Interviews

Enhancing Security and Compliance in ML Applications: JFrog’s Partnership with Qwak

Prasanna Raghavendra, Senior Director, R&D at JFrog India. Bengaluru. August 2023. Photograph by Nishant Ratnakar

CXOToday has engaged in an exclusive interview with Prasanna Raghavendra, Senior Director, R&D, JFrog

 

Can you briefly describe the core mission and services of JFrog, especially focusing on the aspects that align with this new integration with Qwak?

Machine Learning (ML) models are rapidly becoming standard components in modern software applications. Bringing model development and management into the traditional software development lifecycle (SDLC) and software supply chain is essential for security, traceability, and trust of the software being released. JFrog is already seen as the gold standard for artifact management and DevSecOps processes, thus collaborating with Qwak to bring ML Model management, Model Security and compliance, into a unified software supply chain platform is a natural next step for helping developers, data scientists, and security teams deliver trusted software at scale in the era of AI.

 

What was the primary motivation behind partnering with Qwak for this integration?

Modern AI applications are having a dramatic impact on our industry, but there are still certain hurdles when it comes to bringing ML models to production. The process of building ML models can be complex and time-intensive, which prevents many data scientists from turning concepts into production-ready models. Bridging the gap between MLOps and DevSecOps workflows is key to advancing the next generation of AI applications, which is why we chose to partner with Qwak to deliver an end-to-end platform for building and releasing AI applications faster, with minimal risk and less cost.

 

How does the new integration specifically streamline and accelerate the delivery of ML applications at scale?

Building ML pipelines can be complicated, time-consuming, and costly to organizations looking to scale their MLOps capabilities. These homegrown solutions are not equipped to manage and protect the process of building, training, and tuning ML models at scale with little to no audibility. By uniting JFrog Artifactory and JFrog Xray with Qwak’s ML Platform brings ML apps alongside all other software development components in a modern DevSecOps and MLOps workflow, enabling data scientists, ML engineers, Developers, Security, and DevOps teams to easily build ML apps quickly, securely, and in compliance with all regulatory guidelines.

 

How does the integration address the previously siloed nature of ML models and traditional software development processes?

Today, Data Scientists, ML Engineers, and DevOps teams do not have a common process for delivering software. This can often introduce friction between teams, difficulty in scaling processes, and a lack of standards in management and compliance across enterprise systems. Organizations need to securely govern their artifacts (ML models) in a trusted location where they can control access to their data to ensure the secure management of models from development to production and that is what our integration with Qwak delivers: a complete MLSecOps solution that helps bridge the MLOps/DevSecOps-gap by bringing ML models in-line with established software development processes, creating a single source of truth for all software components so companies can build and release AI-powered applications faster.

 

Given the discovery of malicious ML Models in widely used repositories, as mentioned in the announcement, how does this integration enhance security and compliance for ML applications?
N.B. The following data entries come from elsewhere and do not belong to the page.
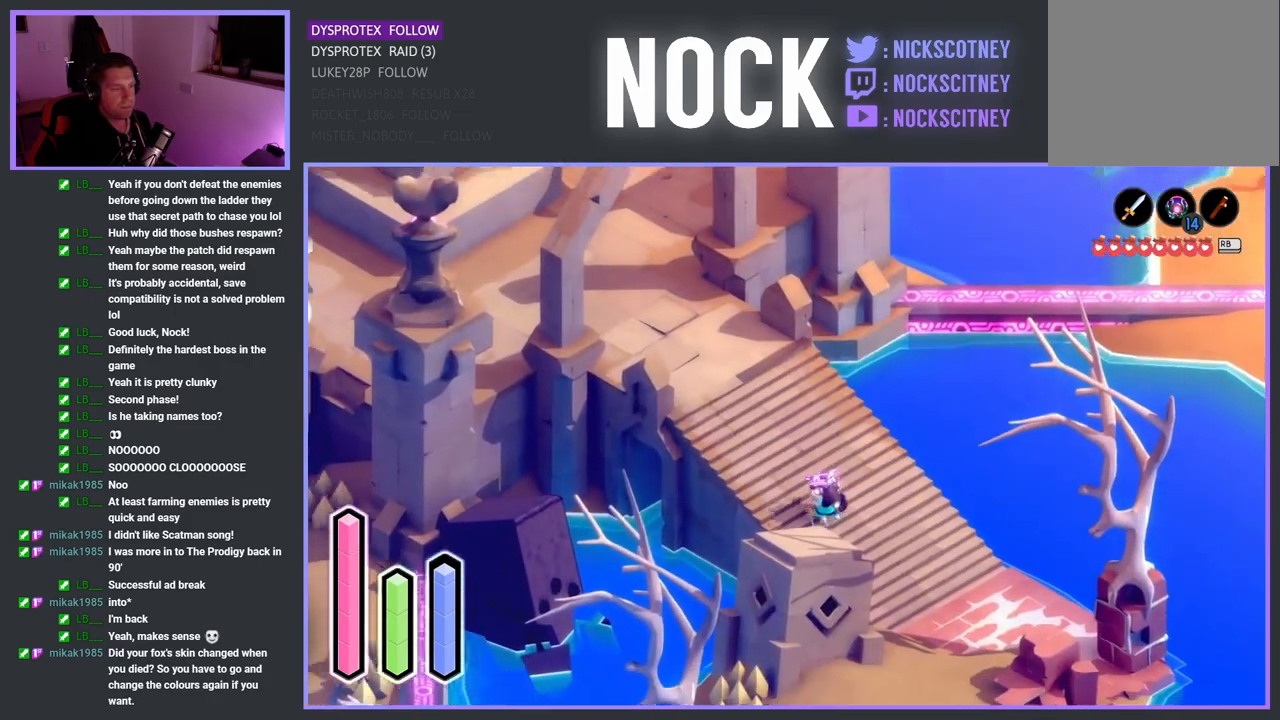
{"buttons": ["CROSS"], "left_stick": "down-right", "right_stick": "center", "events": []}
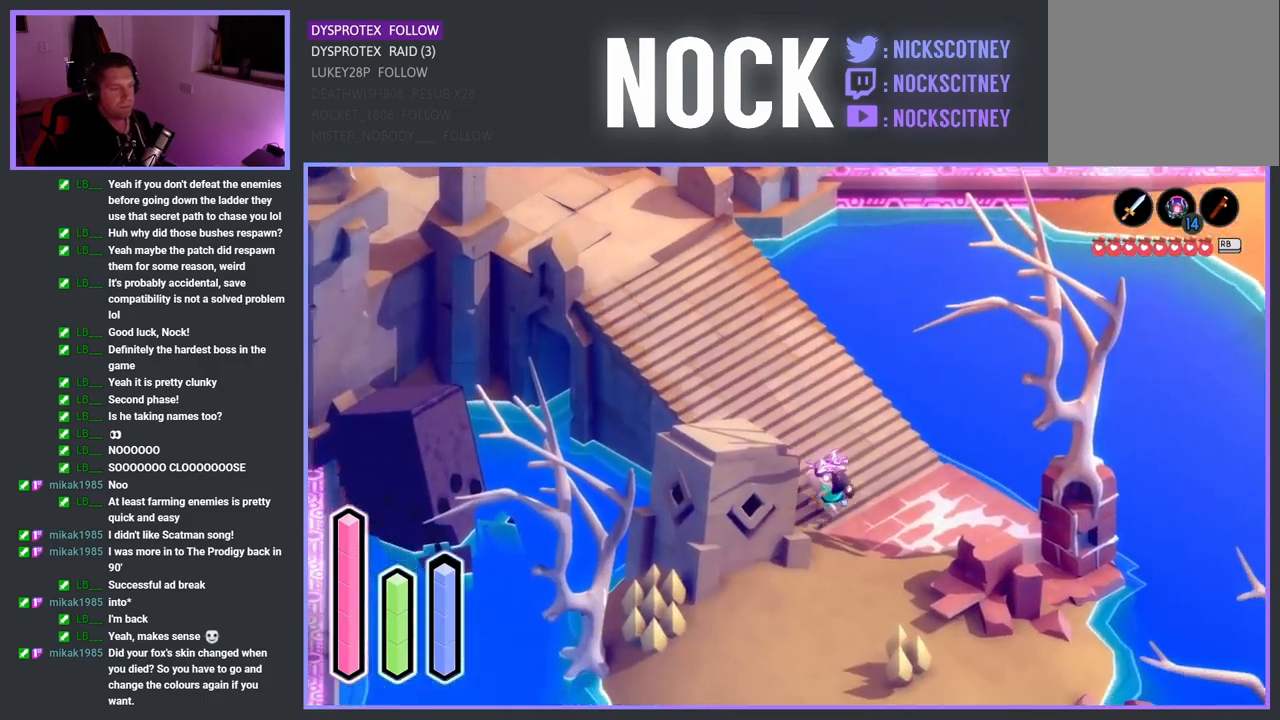
{"buttons": ["CROSS"], "left_stick": "down", "right_stick": "center", "events": [[233, "left_stick", "down"]]}
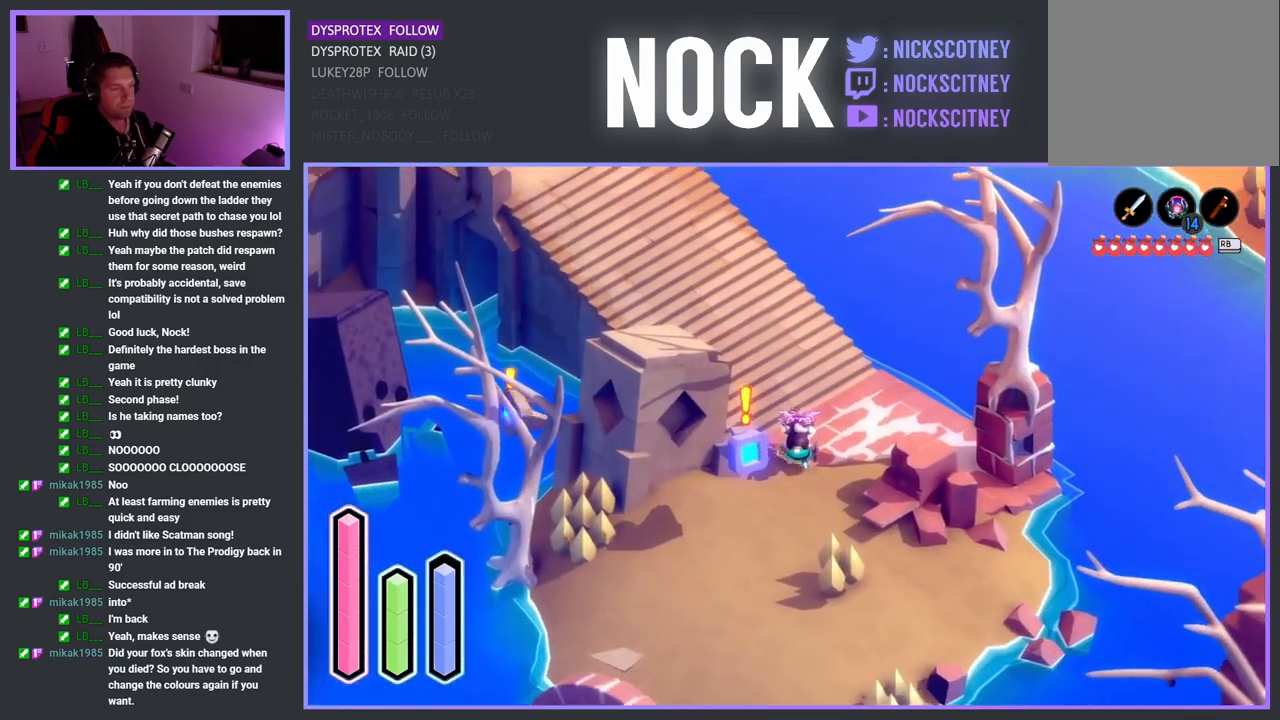
{"buttons": [], "left_stick": "up-left", "right_stick": "center", "events": [[433, "CROSS", "up"], [467, "left_stick", "up-left"]]}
The discoveries made by the JFrog Security Research team underscore the need for companies to have a single system of record that helps automate the development of ML Models with a documented chain of provenance and security record so they can develop with peace of mind knowing they are secure and compliant. Additionally, real-time analysis of dependencies ensures that data scientists, ML engineers, developers, and compliance stakeholders clearly understand the components influencing their models. Our integration with Qwak empowers users to make informed decisions by integrating the advanced MLOps capabilities of Qwak with advanced scanning capabilities powered by JFrog.

 

What measures have been put in place to ensure end-to-end software supply chain visibility and governance through this partnership?

By uniting JFrog Artifactory and Xray with Qwak’s ML Platform we’re enabling ML apps to be monitored alongside all other software components in a modern MLSecOps workflow, enabling data scientists, ML engineers, Developers, Security, and DevOps teams to easily build ML apps quickly, securely, and in compliance with all regulatory guidelines. The native Artifactory integration connects JFrog’s universal ML Model registry with a centralized MLOps platform so users can easily build, train, and deploy models with greater visibility, governance, versioning, and security. Using a centralized platform for ML model deployment also allows users to focus less on infrastructure and more on their core data science tasks.

 

How does this integration redefine the roles and workflows of data scientists, ML engineers, and DevOps teams in building ML applications?

This integration in no way redefines the roles of each of the stated teams. Rather it unites them with a single source of truth and common workflow that provides full transparency of software assets at every stage of development to ensure consistency, help mitigate risk, and align development practices with organizational guidelines. This business partnership and technology integration will help advance our industry through the secure delivery of AI applications at scale.